Isabella glared back. “Your claims about a shipwreck are impossible. You arrive alone in perfect health, you seduce my fiancée and lead him on that damn fool expedition, and now you have your claws into him. But not even that is enough, you harass and accuse my servant of things also!”
Talena glowered. “I have no interest in him except as the only person who’s been nice to me this whole time!” she shot back. It wasn’t entirely true, but in the heat of the moment that didn’t matter.
“Well mark my words…woman…when we get into port I will see that a very thorough investigation of you is performed.”
“Perform what you like, but I’ve not done anything wrong, except save your lover’s life!”

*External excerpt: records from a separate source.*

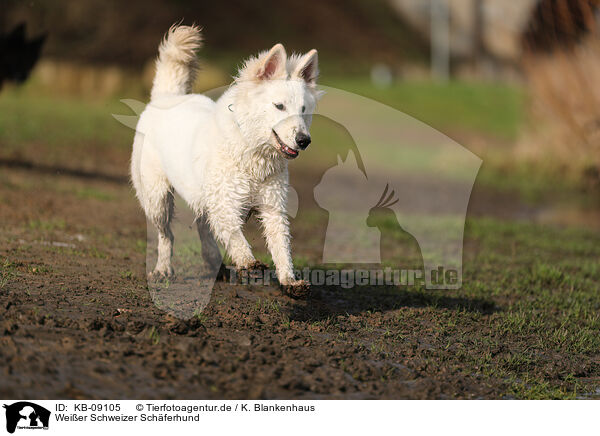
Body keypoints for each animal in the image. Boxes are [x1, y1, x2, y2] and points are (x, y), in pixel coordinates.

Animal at [129, 24, 322, 296]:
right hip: (157, 199)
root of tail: (165, 97)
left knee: (203, 227)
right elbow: (236, 237)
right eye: (279, 106)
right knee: (166, 235)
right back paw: (163, 269)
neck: (252, 152)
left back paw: (214, 263)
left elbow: (281, 247)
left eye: (303, 109)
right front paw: (249, 263)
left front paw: (289, 281)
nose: (304, 140)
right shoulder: (224, 204)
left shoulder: (273, 207)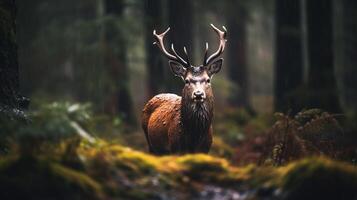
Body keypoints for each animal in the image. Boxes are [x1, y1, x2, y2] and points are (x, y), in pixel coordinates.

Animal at [141, 23, 227, 155]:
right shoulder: (175, 147)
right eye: (187, 80)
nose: (198, 94)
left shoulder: (206, 148)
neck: (195, 137)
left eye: (208, 80)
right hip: (150, 142)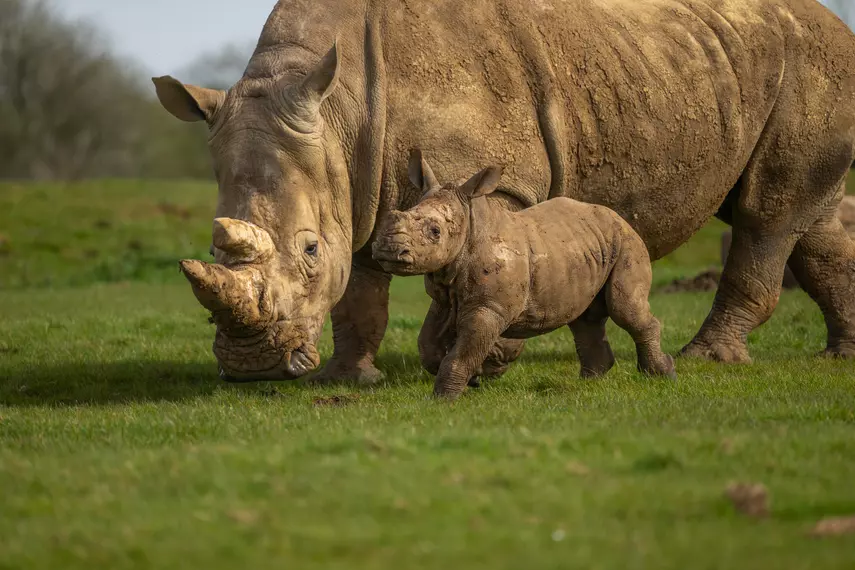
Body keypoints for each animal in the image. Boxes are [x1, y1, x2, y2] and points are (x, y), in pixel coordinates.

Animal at [372, 152, 676, 400]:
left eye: (435, 232)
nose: (387, 248)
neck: (472, 224)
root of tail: (619, 217)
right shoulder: (445, 297)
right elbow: (427, 345)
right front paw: (473, 379)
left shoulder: (489, 307)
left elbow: (463, 352)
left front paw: (444, 399)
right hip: (586, 248)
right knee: (583, 317)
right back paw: (590, 382)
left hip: (627, 242)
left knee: (625, 309)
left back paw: (661, 374)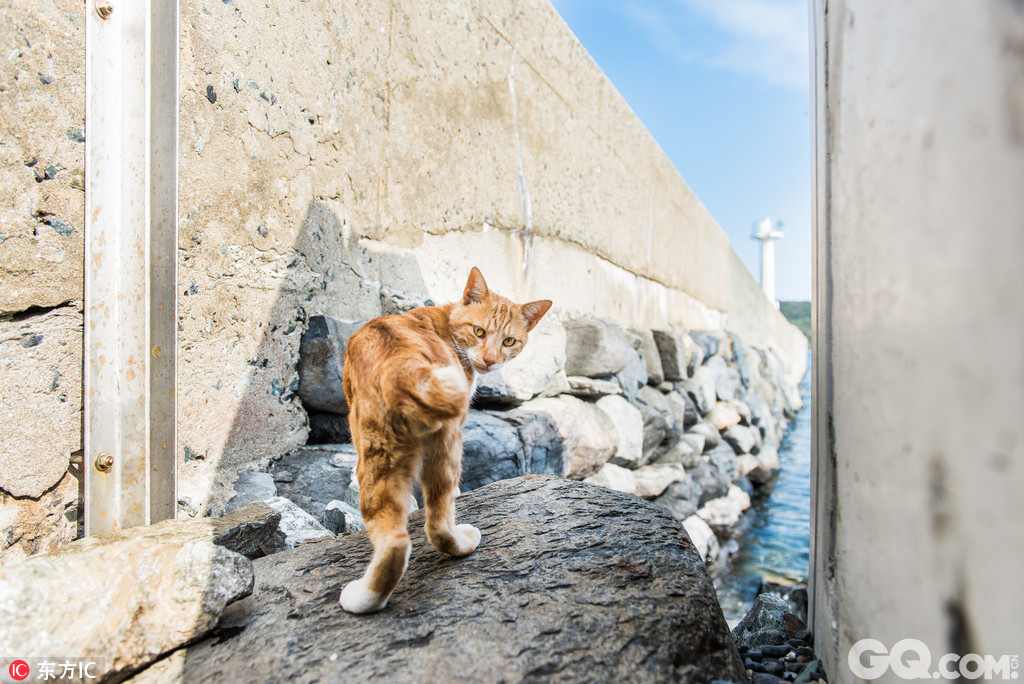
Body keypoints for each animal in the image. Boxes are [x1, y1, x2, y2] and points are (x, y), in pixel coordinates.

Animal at [339, 266, 552, 614]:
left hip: (381, 454)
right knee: (431, 522)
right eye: (479, 332)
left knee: (406, 536)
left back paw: (363, 599)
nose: (490, 360)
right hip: (440, 446)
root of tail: (403, 370)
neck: (445, 319)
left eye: (509, 341)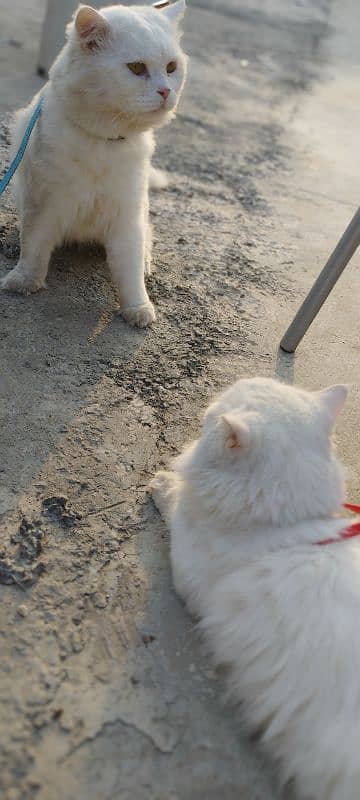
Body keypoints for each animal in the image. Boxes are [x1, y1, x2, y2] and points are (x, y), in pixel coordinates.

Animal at [2, 0, 188, 324]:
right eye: (137, 68)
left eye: (171, 68)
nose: (166, 91)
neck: (104, 140)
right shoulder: (44, 202)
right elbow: (34, 248)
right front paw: (24, 282)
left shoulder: (127, 215)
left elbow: (129, 269)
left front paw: (137, 309)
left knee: (146, 240)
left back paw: (147, 264)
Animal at [151, 376, 360, 800]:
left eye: (209, 417)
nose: (207, 408)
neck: (291, 524)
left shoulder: (187, 566)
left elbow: (176, 504)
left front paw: (163, 483)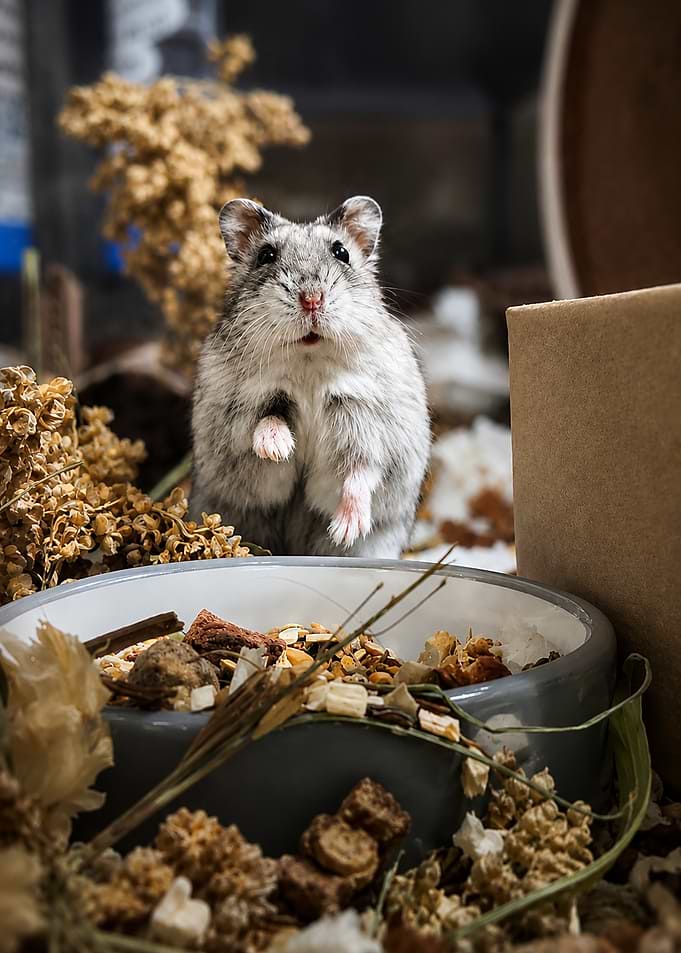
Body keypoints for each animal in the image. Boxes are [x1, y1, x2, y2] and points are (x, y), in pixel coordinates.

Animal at [190, 195, 431, 558]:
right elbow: (267, 422)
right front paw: (277, 449)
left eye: (341, 252)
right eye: (266, 255)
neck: (309, 360)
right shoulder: (245, 415)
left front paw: (345, 531)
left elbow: (360, 472)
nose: (312, 300)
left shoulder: (367, 421)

“And for that you’re going to try and hold that over him forever? You are no Lady, you are no woman! You sicken me.” With that Isabella stalked past Talena.

Z21RenDress.jpg


Talena was left fuming to herself until Alava appeared. “The Countess was in quite a temper, I noticed.”
“And you assumed I had something to do with it?” Talena snapped.
“Did you?”
“As it turns out…yes,” she admitted.
“You are a most curious case. The things you told me, I still cannot believe them, yet I saw strange things. The Count, he too reports on your skills.” The Priest looked at her though, and there was a touch of remorse in his eyes. “Though you understand I must tell my superiors of you, and what you told me. They might well not take the tolerant view that I have.”
“I didn’t expect the Spanish Inquisition,” she said grimly. But I suppose that’s what you’re leading too, yes?”
Alava looked uncomfortable. “I am sorry, Talena, but it is what must happen.”
“I see. So now you are turning your back on me, are you? You think that it’s your duty to just abandon me to a pack of fanatics because I’m different? Some Christian you are.”
She could not have had more impact if she’d picked up a hammer and hit him. The Priest looked horrified.
“I am a Christian, Talena. I take my vows seriously, but I am also oath bound to serve the church. And you are what they would deem abnormal, heretical and worse. I will not accuse you, but I must seek guidance from my superiors.”
Talena leaned forward. “If you think I’m going to let anyone imprison or try and execute me again then think again. If you want to try and arrest me, or tell someone to do it then you better be prepared…I am not going to give myself up.”
“What must be will be…God ordains all things,” Alava said, and turned away sadly.